--- Data excerpts ---
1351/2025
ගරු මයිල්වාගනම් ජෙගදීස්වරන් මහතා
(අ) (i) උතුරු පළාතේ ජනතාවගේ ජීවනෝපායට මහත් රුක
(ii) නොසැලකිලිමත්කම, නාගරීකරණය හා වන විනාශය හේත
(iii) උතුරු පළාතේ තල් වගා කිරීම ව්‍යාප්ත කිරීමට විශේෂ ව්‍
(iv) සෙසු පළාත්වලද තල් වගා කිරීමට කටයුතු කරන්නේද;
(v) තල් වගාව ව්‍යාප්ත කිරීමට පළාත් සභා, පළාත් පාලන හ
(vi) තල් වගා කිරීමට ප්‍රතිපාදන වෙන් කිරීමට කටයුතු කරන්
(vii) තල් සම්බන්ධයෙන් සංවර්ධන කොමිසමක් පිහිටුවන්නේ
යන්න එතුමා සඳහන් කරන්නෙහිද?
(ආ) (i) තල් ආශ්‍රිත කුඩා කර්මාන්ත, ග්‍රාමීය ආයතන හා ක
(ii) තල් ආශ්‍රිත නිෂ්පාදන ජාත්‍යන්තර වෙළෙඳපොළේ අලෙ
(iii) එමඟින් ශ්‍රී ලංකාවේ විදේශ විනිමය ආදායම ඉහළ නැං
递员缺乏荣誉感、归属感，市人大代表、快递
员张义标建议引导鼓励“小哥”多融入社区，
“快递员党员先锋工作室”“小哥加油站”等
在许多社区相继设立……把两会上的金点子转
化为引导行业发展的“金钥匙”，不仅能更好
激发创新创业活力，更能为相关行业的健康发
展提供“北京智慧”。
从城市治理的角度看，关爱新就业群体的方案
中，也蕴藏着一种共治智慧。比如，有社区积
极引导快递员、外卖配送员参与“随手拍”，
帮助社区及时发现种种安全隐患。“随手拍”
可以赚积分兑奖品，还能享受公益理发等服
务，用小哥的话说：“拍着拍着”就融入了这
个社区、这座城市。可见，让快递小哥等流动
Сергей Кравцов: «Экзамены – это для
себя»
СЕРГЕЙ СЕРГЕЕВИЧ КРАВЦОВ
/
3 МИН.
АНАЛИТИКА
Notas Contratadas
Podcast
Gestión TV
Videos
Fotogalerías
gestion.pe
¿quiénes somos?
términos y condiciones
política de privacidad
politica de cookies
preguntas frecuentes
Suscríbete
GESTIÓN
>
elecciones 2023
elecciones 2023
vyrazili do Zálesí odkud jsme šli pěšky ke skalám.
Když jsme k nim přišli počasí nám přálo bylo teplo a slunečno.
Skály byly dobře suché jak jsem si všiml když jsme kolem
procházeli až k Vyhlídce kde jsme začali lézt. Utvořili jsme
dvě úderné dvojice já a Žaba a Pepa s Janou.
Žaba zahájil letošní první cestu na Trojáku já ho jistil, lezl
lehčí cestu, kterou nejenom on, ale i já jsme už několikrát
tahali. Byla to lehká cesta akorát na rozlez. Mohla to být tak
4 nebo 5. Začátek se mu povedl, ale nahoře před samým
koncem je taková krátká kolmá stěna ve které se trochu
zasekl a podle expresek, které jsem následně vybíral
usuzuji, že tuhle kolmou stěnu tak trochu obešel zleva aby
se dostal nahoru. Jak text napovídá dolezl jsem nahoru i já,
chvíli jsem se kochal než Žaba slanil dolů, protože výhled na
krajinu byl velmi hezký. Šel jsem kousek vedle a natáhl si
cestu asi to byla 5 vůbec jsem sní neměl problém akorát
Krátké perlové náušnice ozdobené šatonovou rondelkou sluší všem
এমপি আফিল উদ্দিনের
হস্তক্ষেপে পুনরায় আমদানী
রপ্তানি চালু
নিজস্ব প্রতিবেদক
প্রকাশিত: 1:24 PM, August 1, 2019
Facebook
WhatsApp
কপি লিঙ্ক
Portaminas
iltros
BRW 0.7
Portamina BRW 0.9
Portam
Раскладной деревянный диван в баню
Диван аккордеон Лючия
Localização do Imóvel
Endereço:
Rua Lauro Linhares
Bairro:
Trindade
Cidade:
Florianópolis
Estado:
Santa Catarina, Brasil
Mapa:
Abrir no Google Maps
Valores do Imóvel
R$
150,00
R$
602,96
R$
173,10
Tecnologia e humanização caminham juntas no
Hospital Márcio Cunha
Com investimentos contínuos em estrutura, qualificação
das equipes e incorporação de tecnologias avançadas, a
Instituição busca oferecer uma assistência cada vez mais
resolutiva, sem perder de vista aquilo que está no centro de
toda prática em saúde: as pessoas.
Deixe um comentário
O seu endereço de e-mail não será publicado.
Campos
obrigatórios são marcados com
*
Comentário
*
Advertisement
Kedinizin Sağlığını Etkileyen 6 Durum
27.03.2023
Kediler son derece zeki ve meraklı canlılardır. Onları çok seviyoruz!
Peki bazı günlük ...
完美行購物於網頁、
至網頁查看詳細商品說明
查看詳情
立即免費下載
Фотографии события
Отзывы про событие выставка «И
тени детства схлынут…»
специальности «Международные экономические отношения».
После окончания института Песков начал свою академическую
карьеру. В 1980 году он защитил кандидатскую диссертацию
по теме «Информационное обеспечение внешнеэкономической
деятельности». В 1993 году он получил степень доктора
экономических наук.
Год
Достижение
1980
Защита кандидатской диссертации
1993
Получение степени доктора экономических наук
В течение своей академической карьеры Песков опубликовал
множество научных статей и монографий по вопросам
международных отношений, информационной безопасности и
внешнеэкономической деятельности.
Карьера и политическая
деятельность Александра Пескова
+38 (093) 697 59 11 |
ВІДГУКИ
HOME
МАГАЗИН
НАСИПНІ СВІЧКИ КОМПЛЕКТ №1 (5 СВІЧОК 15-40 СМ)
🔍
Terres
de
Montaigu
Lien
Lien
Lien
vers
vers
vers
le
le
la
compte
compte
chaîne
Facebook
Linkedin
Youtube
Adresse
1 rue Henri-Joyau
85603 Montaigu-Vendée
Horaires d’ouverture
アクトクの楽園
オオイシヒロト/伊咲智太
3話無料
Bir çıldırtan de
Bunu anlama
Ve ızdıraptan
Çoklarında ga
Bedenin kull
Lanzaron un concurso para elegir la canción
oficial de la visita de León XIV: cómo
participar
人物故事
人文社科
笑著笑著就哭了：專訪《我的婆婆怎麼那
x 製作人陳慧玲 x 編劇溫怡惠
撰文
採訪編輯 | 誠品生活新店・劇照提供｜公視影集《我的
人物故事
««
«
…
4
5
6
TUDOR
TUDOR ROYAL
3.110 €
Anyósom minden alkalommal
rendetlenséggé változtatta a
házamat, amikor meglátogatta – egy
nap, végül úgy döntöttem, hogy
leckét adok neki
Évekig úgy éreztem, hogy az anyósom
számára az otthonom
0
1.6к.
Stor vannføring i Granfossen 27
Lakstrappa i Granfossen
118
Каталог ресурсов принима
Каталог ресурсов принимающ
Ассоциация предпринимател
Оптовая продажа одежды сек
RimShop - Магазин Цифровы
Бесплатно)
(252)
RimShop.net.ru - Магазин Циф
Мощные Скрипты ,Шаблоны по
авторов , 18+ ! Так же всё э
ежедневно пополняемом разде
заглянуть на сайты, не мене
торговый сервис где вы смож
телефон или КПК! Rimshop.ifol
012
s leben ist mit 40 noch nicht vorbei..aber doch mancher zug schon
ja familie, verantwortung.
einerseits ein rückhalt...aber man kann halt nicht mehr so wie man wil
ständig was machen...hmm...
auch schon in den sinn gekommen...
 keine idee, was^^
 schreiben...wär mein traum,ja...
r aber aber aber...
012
---
--- Work order ---
Transcribe the entries above, every line exactly as it reads.

--- Solution for this problem ---
1351/2025
ගරු මයිල්වාගනම් ජෙගදීස්වරන් මහතා
(අ) (i) උතුරු පළාතේ ජනතාවගේ ජීවනෝපායට මහත් රුක
(ii) නොසැලකිලිමත්කම, නාගරීකරණය හා වන විනාශය හේත
(iii) උතුරු පළාතේ තල් වගා කිරීම ව්‍යාප්ත කිරීමට විශේෂ ව්‍
(iv) සෙසු පළාත්වලද තල් වගා කිරීමට කටයුතු කරන්නේද;
(v) තල් වගාව ව්‍යාප්ත කිරීමට පළාත් සභා, පළාත් පාලන හ
(vi) තල් වගා කිරීමට ප්‍රතිපාදන වෙන් කිරීමට කටයුතු කරන්
(vii) තල් සම්බන්ධයෙන් සංවර්ධන කොමිසමක් පිහිටුවන්නේ
යන්න එතුමා සඳහන් කරන්නෙහිද?
(ආ) (i) තල් ආශ්‍රිත කුඩා කර්මාන්ත, ග්‍රාමීය ආයතන හා ක
(ii) තල් ආශ්‍රිත නිෂ්පාදන ජාත්‍යන්තර වෙළෙඳපොළේ අලෙ
(iii) එමඟින් ශ්‍රී ලංකාවේ විදේශ විනිමය ආදායම ඉහළ නැං
递员缺乏荣誉感、归属感，市人大代表、快递
员张义标建议引导鼓励“小哥”多融入社区，
“快递员党员先锋工作室”“小哥加油站”等
在许多社区相继设立……把两会上的金点子转
化为引导行业发展的“金钥匙”，不仅能更好
激发创新创业活力，更能为相关行业的健康发
展提供“北京智慧”。
从城市治理的角度看，关爱新就业群体的方案
中，也蕴藏着一种共治智慧。比如，有社区积
极引导快递员、外卖配送员参与“随手拍”，
帮助社区及时发现种种安全隐患。“随手拍”
可以赚积分兑奖品，还能享受公益理发等服
务，用小哥的话说：“拍着拍着”就融入了这
个社区、这座城市。可见，让快递小哥等流动
Сергей Кравцов: «Экзамены – это для
себя»
СЕРГЕЙ СЕРГЕЕВИЧ КРАВЦОВ
/
3 МИН.
АНАЛИТИКА
Notas Contratadas
Podcast
Gestión TV
Videos
Fotogalerías
gestion.pe
¿quiénes somos?
términos y condiciones
política de privacidad
politica de cookies
preguntas frecuentes
Suscríbete
GESTIÓN
>
elecciones 2023
elecciones 2023
vyrazili do Zálesí odkud jsme šli pěšky ke skalám.
Když jsme k nim přišli počasí nám přálo bylo teplo a slunečno.
Skály byly dobře suché jak jsem si všiml když jsme kolem
procházeli až k Vyhlídce kde jsme začali lézt. Utvořili jsme
dvě úderné dvojice já a Žaba a Pepa s Janou.
Žaba zahájil letošní první cestu na Trojáku já ho jistil, lezl
lehčí cestu, kterou nejenom on, ale i já jsme už několikrát
tahali. Byla to lehká cesta akorát na rozlez. Mohla to být tak
4 nebo 5. Začátek se mu povedl, ale nahoře před samým
koncem je taková krátká kolmá stěna ve které se trochu
zasekl a podle expresek, které jsem následně vybíral
usuzuji, že tuhle kolmou stěnu tak trochu obešel zleva aby
se dostal nahoru. Jak text napovídá dolezl jsem nahoru i já,
chvíli jsem se kochal než Žaba slanil dolů, protože výhled na
krajinu byl velmi hezký. Šel jsem kousek vedle a natáhl si
cestu asi to byla 5 vůbec jsem sní neměl problém akorát
Krátké perlové náušnice ozdobené šatonovou rondelkou sluší všem
এমপি আফিল উদ্দিনের
হস্তক্ষেপে পুনরায় আমদানী
রপ্তানি চালু
নিজস্ব প্রতিবেদক
প্রকাশিত: 1:24 PM, August 1, 2019
Facebook
WhatsApp
কপি লিঙ্ক
Portaminas
iltros
BRW 0.7
Portamina BRW 0.9
Portam
Раскладной деревянный диван в баню
Диван аккордеон Лючия
Localização do Imóvel
Endereço:
Rua Lauro Linhares
Bairro:
Trindade
Cidade:
Florianópolis
Estado:
Santa Catarina, Brasil
Mapa:
Abrir no Google Maps
Valores do Imóvel
R$
150,00
R$
602,96
R$
173,10
Tecnologia e humanização caminham juntas no
Hospital Márcio Cunha
Com investimentos contínuos em estrutura, qualificação
das equipes e incorporação de tecnologias avançadas, a
Instituição busca oferecer uma assistência cada vez mais
resolutiva, sem perder de vista aquilo que está no centro de
toda prática em saúde: as pessoas.
Deixe um comentário
O seu endereço de e-mail não será publicado.
Campos
obrigatórios são marcados com
*
Comentário
*
Advertisement
Kedinizin Sağlığını Etkileyen 6 Durum
27.03.2023
Kediler son derece zeki ve meraklı canlılardır. Onları çok seviyoruz!
Peki bazı günlük ...
完美行購物於網頁、
至網頁查看詳細商品說明
查看詳情
立即免費下載
Фотографии события
Отзывы про событие выставка «И
тени детства схлынут…»
специальности «Международные экономические отношения».
После окончания института Песков начал свою академическую
карьеру. В 1980 году он защитил кандидатскую диссертацию
по теме «Информационное обеспечение внешнеэкономической
деятельности». В 1993 году он получил степень доктора
экономических наук.
Год
Достижение
1980
Защита кандидатской диссертации
1993
Получение степени доктора экономических наук
В течение своей академической карьеры Песков опубликовал
множество научных статей и монографий по вопросам
международных отношений, информационной безопасности и
внешнеэкономической деятельности.
Карьера и политическая
деятельность Александра Пескова
+38 (093) 697 59 11 |
ВІДГУКИ
HOME
МАГАЗИН
НАСИПНІ СВІЧКИ КОМПЛЕКТ №1 (5 СВІЧОК 15-40 СМ)
🔍
Terres
de
Montaigu
Lien
Lien
Lien
vers
vers
vers
le
le
la
compte
compte
chaîne
Facebook
Linkedin
Youtube
Adresse
1 rue Henri-Joyau
85603 Montaigu-Vendée
Horaires d’ouverture
アクトクの楽園
オオイシヒロト/伊咲智太
3話無料
Bir çıldırtan de
Bunu anlama
Ve ızdıraptan
Çoklarında ga
Bedenin kull
Lanzaron un concurso para elegir la canción
oficial de la visita de León XIV: cómo
participar
人物故事
人文社科
笑著笑著就哭了：專訪《我的婆婆怎麼那
x 製作人陳慧玲 x 編劇溫怡惠
撰文
採訪編輯 | 誠品生活新店・劇照提供｜公視影集《我的
人物故事
««
«
…
4
5
6
TUDOR
TUDOR ROYAL
3.110 €
Anyósom minden alkalommal
rendetlenséggé változtatta a
házamat, amikor meglátogatta – egy
nap, végül úgy döntöttem, hogy
leckét adok neki
Évekig úgy éreztem, hogy az anyósom
számára az otthonom
0
1.6к.
Stor vannføring i Granfossen 27
Lakstrappa i Granfossen
118
Каталог ресурсов принима
Каталог ресурсов принимающ
Ассоциация предпринимател
Оптовая продажа одежды сек
RimShop - Магазин Цифровы
Бесплатно)
(252)
RimShop.net.ru - Магазин Циф
Мощные Скрипты ,Шаблоны по
авторов , 18+ ! Так же всё э
ежедневно пополняемом разде
заглянуть на сайты, не мене
торговый сервис где вы смож
телефон или КПК! Rimshop.ifol
012
s leben ist mit 40 noch nicht vorbei..aber doch mancher zug schon
ja familie, verantwortung.
einerseits ein rückhalt...aber man kann halt nicht mehr so wie man wil
ständig was machen...hmm...
auch schon in den sinn gekommen...
 keine idee, was^^
 schreiben...wär mein traum,ja...
r aber aber aber...
012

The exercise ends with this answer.